Abstract
WHILST Man of all races and skin-colours is once more involved in fratricidal quarrels—how Superior Intelligences in more advanced spheres must grin as they watch our wars against one another through super-telescopes or by æthereal telegraphy!—Nature is making one more effort to get rid of man. This time through Drought. She has seemingly hated everything that rose above the mediocre on this planet, whether it was in fish shape, or in the fish-saurian, the dinosaur, the struthious bird, the ungulate mammal, or the brain-worker, Man. She tried to nip us in the bud by reviving the Ice ages which she had used for other destructive purposes in the pre-Cambrian, Devonian, Permian, and Jurassic periods.

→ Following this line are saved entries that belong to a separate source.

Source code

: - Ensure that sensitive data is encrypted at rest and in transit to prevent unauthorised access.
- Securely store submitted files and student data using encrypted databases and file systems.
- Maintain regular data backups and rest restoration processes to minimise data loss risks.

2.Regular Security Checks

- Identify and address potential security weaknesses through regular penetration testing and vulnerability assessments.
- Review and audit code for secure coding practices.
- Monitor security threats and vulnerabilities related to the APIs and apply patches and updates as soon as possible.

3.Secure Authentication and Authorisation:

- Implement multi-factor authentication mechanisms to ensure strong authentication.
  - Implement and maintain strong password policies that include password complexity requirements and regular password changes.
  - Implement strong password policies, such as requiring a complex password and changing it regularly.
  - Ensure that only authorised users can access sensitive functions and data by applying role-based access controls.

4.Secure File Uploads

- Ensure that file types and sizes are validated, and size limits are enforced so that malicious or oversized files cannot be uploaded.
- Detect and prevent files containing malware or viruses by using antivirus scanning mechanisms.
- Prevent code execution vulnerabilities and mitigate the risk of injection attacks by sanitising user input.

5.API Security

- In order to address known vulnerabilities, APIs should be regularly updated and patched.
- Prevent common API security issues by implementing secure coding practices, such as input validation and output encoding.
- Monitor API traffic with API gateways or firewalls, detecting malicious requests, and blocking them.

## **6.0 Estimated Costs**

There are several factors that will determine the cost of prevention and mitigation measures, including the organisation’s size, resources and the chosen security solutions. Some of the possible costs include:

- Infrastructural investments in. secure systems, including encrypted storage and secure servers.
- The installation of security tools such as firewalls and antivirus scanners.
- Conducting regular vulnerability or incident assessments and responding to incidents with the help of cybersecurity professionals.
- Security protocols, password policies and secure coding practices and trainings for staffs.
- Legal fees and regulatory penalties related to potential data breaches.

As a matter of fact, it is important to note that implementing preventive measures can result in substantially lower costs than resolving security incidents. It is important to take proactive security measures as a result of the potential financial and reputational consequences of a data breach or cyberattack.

But this succession of cold spells only braced Northern Man to greater efforts and greater triumphs, and sent Southern Man to grapple with the tropics, and to digest and partly overcome their germ diseases. Now the tropics, and above all the sub-tropical regions, are being threatened by drought. The desert is spreading in sub-tropical North America, in tropical South America, in temperate and sub-tropical Asia and eastern Europe, in northern and north-central Africa, and in that prolongation of the African continent which lies beyond the Zambezi and Kunene Rivers.
The Kalahari or Thirstland Redemption.
By Prof. E. H. L. Schwarz. Pp. vi + 163 + xiv plates. (Cape Town: T. Maskew Miller; Oxford: B. H. Blackwell, n.d.) Price 8s. 6d. net.